UKHospitality: ‘Interest rate rise only exacerbates financial challenges many are grappling with’

By James McAllister

- Last updated on GMT

UKHospitality warns interest rate rise only exacerbates financial challenges many businesses are grappling with

Related tags Insolvency Bankruptcy Debt Finance Restaurant Interest rate Bank of england

UKHospitality has warned that the latest interest rates rise will further exacerbate the sector’s financial challenges after the cost of borrowing rose to its highest level in 15 years.

Earlier today (3 August), the Bank of England raised interest rates for the 14th consecutive time, from 5% to 5.25%.

During the announcement, the Bank signalled for the first time that interest rates would remain higher until it got UK inflation - the rate at which prices rise - under control, saying it would make sure rates are ‘sufficiently restrictive for sufficiently long’.

Andrew Bailey, Bank of England governor, said: “We know that inflation hits the least well-off hardest and we need to make absolutely sure that it falls all the way back to the 2% target.”

Responding to the Bank’s announcement, Kate Nicholls, chief executive of UKHospitality warned that another rise in interest rates ‘only exacerbates the financial challenges many are grappling with’.

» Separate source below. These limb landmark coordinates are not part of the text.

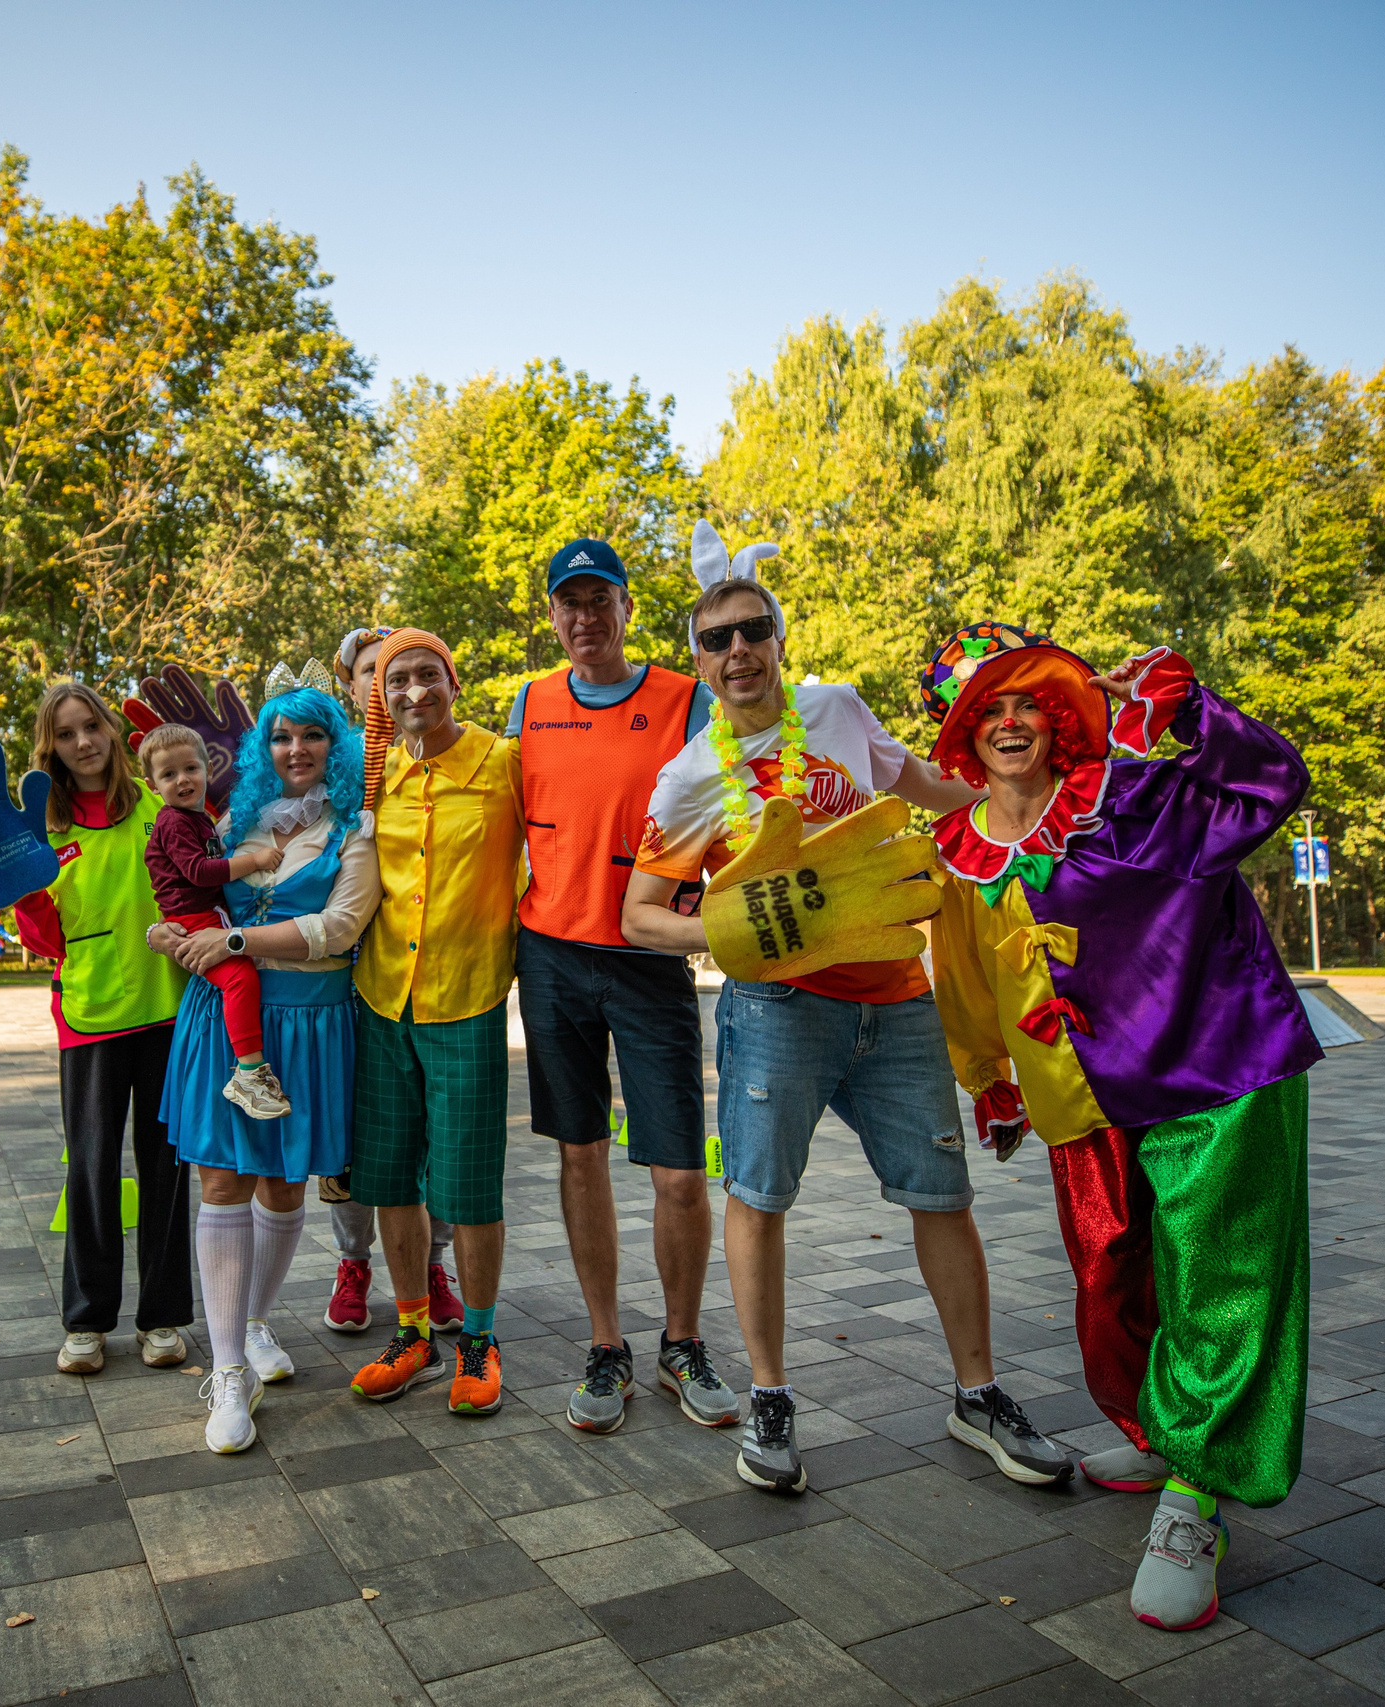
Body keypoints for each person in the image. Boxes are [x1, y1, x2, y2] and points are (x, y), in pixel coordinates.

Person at [620, 522, 1078, 1495]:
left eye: (753, 630)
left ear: (779, 638)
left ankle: (977, 1394)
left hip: (897, 1002)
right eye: (716, 639)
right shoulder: (692, 775)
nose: (737, 650)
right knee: (759, 1199)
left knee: (941, 1196)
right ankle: (774, 1397)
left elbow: (932, 789)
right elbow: (639, 918)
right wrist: (735, 930)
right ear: (698, 663)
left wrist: (1033, 782)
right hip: (776, 1012)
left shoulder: (834, 710)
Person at [917, 623, 1319, 1631]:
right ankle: (1155, 1422)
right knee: (1109, 1275)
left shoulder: (1140, 798)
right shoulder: (961, 849)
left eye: (1025, 702)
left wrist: (1192, 714)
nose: (1008, 721)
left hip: (1211, 1068)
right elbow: (964, 974)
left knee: (1214, 1277)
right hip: (1077, 1096)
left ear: (1055, 717)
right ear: (962, 731)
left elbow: (1272, 785)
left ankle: (1196, 1494)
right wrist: (990, 1077)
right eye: (986, 707)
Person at [503, 539, 737, 1435]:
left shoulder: (687, 699)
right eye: (568, 602)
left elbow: (734, 816)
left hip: (650, 960)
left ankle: (682, 1341)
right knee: (580, 1155)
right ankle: (608, 1345)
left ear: (629, 608)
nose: (584, 617)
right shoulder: (529, 701)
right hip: (552, 958)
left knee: (679, 1168)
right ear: (554, 614)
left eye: (600, 599)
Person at [152, 666, 382, 1452]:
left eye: (313, 732)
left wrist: (236, 939)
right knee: (222, 1176)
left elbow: (341, 925)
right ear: (263, 746)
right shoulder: (235, 818)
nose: (297, 747)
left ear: (335, 743)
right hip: (225, 1016)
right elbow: (188, 898)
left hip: (312, 1018)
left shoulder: (355, 828)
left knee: (285, 1184)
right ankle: (225, 1371)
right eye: (282, 734)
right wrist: (179, 937)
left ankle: (252, 1323)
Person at [347, 628, 524, 1417]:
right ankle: (413, 1329)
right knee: (389, 1177)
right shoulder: (371, 772)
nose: (415, 691)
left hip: (470, 998)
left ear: (455, 680)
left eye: (429, 674)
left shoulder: (504, 762)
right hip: (381, 997)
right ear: (381, 697)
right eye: (398, 680)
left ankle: (478, 1341)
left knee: (468, 1183)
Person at [15, 681, 195, 1375]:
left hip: (170, 1011)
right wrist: (26, 895)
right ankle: (86, 1320)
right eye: (65, 734)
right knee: (91, 1170)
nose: (82, 742)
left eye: (90, 725)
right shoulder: (46, 831)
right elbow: (44, 936)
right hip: (88, 1018)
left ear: (111, 730)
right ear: (50, 747)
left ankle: (163, 1316)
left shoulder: (160, 806)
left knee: (167, 1170)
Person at [321, 625, 460, 1334]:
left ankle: (433, 1266)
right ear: (353, 688)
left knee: (432, 1136)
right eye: (371, 673)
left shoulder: (430, 758)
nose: (387, 684)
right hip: (340, 981)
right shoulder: (327, 765)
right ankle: (353, 1262)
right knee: (351, 1138)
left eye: (395, 670)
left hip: (421, 977)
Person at [138, 722, 290, 1120]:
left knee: (240, 975)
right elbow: (198, 872)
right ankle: (249, 1072)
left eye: (190, 768)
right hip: (192, 915)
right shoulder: (173, 821)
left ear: (207, 769)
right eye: (168, 775)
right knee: (238, 977)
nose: (182, 780)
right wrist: (253, 862)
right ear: (153, 785)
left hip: (206, 912)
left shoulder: (200, 818)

She said: “The inflationary pressures we’re facing as a nation are supply, not demand, led so we need to see urgent government action to bring down these business costs.

“A good starting point would be to rapidly implement the recommendations made by Ofgem last week to mitigate the energy crisis.”

Nicholls noted that hospitality businesses are particularly exposed to further rate rises, due mainly to the Covid loans many were forced to take out during the pandemic.

Recent data from the Insolvency Service showed that restaurants and cafés across the UK are going insolvent at a pace not seen for more than a decade​.

A total of 3,347 eateries have been unable to pay their debts in the past two years to March 2023, with an average of six restaurants affected every day during the first three months of this year.

Of those restaurants declared insolvent, 98% of cases ended with the business being shut down.

“We would urge flexibility on loan repayments, including extension to terms, options to move to interest-only payments or delay altogether, and flexible arrangements from HMRC for tax payments,” Nicholls added.